Glad you got it sorted out though!


----------



## habs_chick

I agree on the petition, I'd sign it  ! I haven't had to travel with Bobo on a plane yet, but I would NOT feel comfortable putting him in cargo. I would definitely want to have him in a pet carrier in the cabin with me.


----------



## Hedgehog Grove

Both WestJet and Air Canada allow hedgehogs to fly as pet cargo.


----------



## Galvon

^ Westjet does, but as I said earlier, Air Canada recently changed their policy  Here's a screenshot I took of their website:

[attachment=0:2o2dhdki]Screen shot 2011-04-03 at 11.01.35 AM.png[/attachment:2o2dhdki]

If anyone wants to check it for themselves, it's at aircanada.ca and then if you click information and services there's a heading that says 'pets'


----------



## nikki

Air Canada doesn't allow them to be checked in with baggage anymore, now they have to be taken to the cargo area and shipped as live cargo, but they do still accept them as cargo only.


----------



## Heavenly Hedgehogs

I've shipped animals for years, if the destination is somewhere WestJet doesn't fly, usually AirCanada does.
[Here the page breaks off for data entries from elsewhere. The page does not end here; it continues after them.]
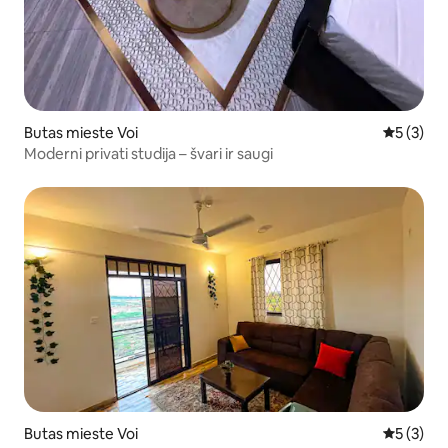
Butas mieste Voi
Vidutinis 
5 (3)
Moderni privati studija – švari ir saugi
Butas mieste Voi
Vidutinis 
5 (3)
It's usually more expensive . As far as flying onboard with a passenger I've been told by both major airlines that passengers cannot fly with the pet other than the pet being in cargo. A couple of locations way up north that smaller plane outfits fly to will not allow animals on their planes at all. I don't think it makes sense, if you can fly a cat or dog with passengers, why not a small animal like a hedgehog. I know alot of people with cat or/and dog allergies. Some of the regulations need reviewing but I can't see it changing


----------



## leopardhedgehog

I don't live in Canada, but that rule is stupid. Don't get me wrong, I love dogs and cats, but here's why:
1. Noise. Cats and dogs (Especially dogs) can make a lot of noise, potentially bothering those around them. Hedgies don't make a lot of noise at all.
2. Allergies. As Nancy mentioned, many people are allergic to cats or dogs. Someone I know gets bothered just being in the same HOUSE as a cat, even for a little while.
3. Mess. I don't think dogs in particular would really be able to properly "relieve themselves" while on the flight or might throw up, making a stinky mess. (My dogs have very sensitive stomachs). Yes, it's true hedgies can do that too, but they are much smaller animals and so, much smaller mess.


----------



## Hedgehog Grove

Galvon said:


> ^ Westjet does, but as I said earlier, Air Canada recently changed their policy  Here's a screenshot I took of their website:
> 
> [attachment=0:1d5r4ujp]Screen shot 2011-04-03 at 11.01.35 AM.png[/attachment:1d5r4ujp]
> 
> If anyone wants to check it for themselves, it's at aircanada.ca and then if you click information and services there's a heading that says 'pets'


Air Canada has AC Live, this is for pets including hedgehogs. I know this since I recently called them to book some holidays to see family and I am wanting to take a couple of my hedgies with me to show them to family who has never since them before.

So as I mentioned before both West Jet and Air Canada do allow pets to fly as pet cargo. They are just not allowed in cabin.


----------